**PROBLEM REQUIREMENTS:** Retype the listing exactly, with no images.

════════════════

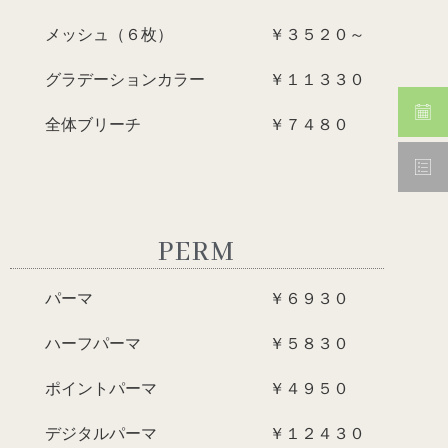
メッシュ（６枚） ￥３５２０～
グラデーションカラー ￥１１３３０
全体ブリーチ ￥７４８０
PERM
パーマ ￥６９３０
ハーフパーマ ￥５８３０
ポイントパーマ ￥４９５０
デジタルパーマ ￥１２４３０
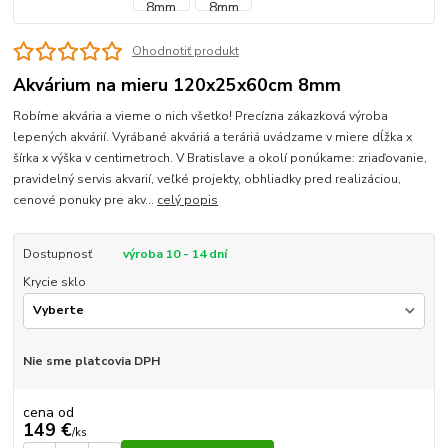
Ohodnotiť produkt
Akvárium na mieru 120x25x60cm 8mm
Robíme akvária a vieme o nich všetko! Precízna zákazková výroba
lepených akvárií. Vyrábané akváriá a teráriá uvádzame v miere dĺžka x
šírka x výška v centimetroch. V Bratislave a okolí ponúkame: zriaďovanie,
pravidelný servis akvarií, veľké projekty, obhliadky pred realizáciou,
cenové ponuky pre akv...
celý popis
Dostupnosť
výroba 10 - 14 dní
Krycie sklo
Nie sme platcovia DPH
cena od
149 €
/
ks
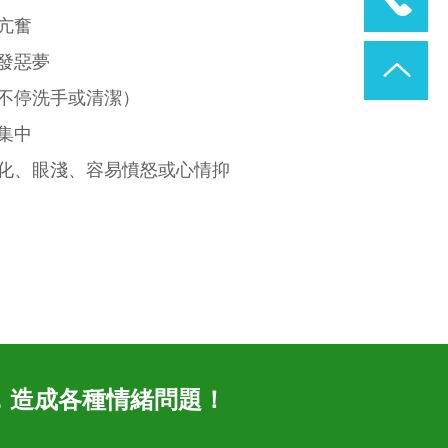
亢奮
發惡夢
不停洗手或清潔）
集中
化、眼淺、容易憤怒或心情抑
，造成各種情緒問題！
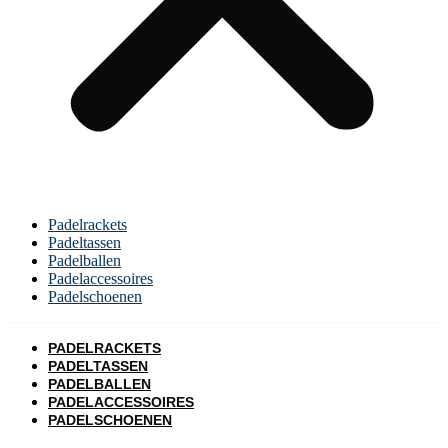
Padelrackets
Padeltassen
Padelballen
Padelaccessoires
Padelschoenen
PADELRACKETS
PADELTASSEN
PADELBALLEN
PADELACCESSOIRES
PADELSCHOENEN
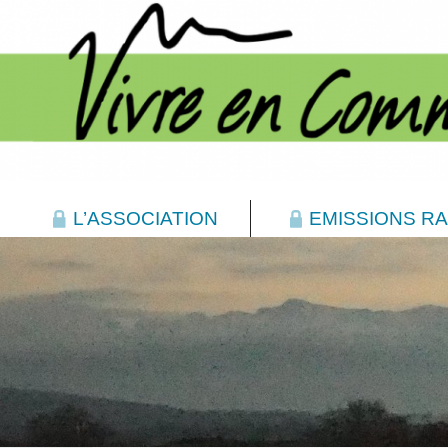
L’ASSOCIATION
EMISSIONS RA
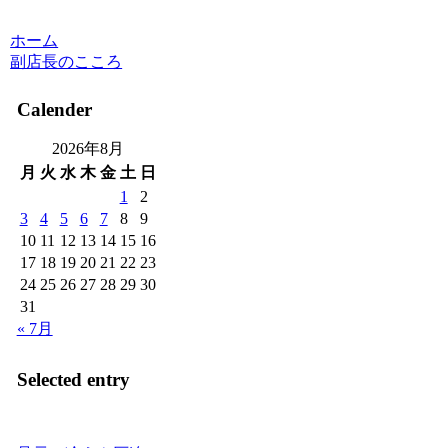
ホーム
副店長のこころ
Calender
2026年8月
月
火
水
木
金
土
日
1
2
3
4
5
6
7
8
9
10
11
12
13
14
15
16
17
18
19
20
21
22
23
24
25
26
27
28
29
30
31
« 7月
Selected entry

════════════════

**WRITTEN REPLY:**
メッシュ（６枚） ￥３５２０～
グラデーションカラー ￥１１３３０
全体ブリーチ ￥７４８０
PERM
パーマ ￥６９３０
ハーフパーマ ￥５８３０
ポイントパーマ ￥４９５０
デジタルパーマ ￥１２４３０
Ohodnotiť produkt
Akvárium na mieru 120x25x60cm 8mm
Robíme akvária a vieme o nich všetko! Precízna zákazková výroba
lepených akvárií. Vyrábané akváriá a teráriá uvádzame v miere dĺžka x
šírka x výška v centimetroch. V Bratislave a okolí ponúkame: zriaďovanie,
pravidelný servis akvarií, veľké projekty, obhliadky pred realizáciou,
cenové ponuky pre akv...
celý popis
Dostupnosť
výroba 10 - 14 dní
Krycie sklo
Nie sme platcovia DPH
cena od
149 €
/
ks
亢奮
發惡夢
不停洗手或清潔）
集中
化、眼淺、容易憤怒或心情抑
，造成各種情緒問題！
Padelrackets
Padeltassen
Padelballen
Padelaccessoires
Padelschoenen
PADELRACKETS
PADELTASSEN
PADELBALLEN
PADELACCESSOIRES
PADELSCHOENEN
L’ASSOCIATION
EMISSIONS RA
ホーム
副店長のこころ
Calender
2026年8月
月
火
水
木
金
土
日
1
2
3
4
5
6
7
8
9
10
11
12
13
14
15
16
17
18
19
20
21
22
23
24
25
26
27
28
29
30
31
« 7月
Selected entry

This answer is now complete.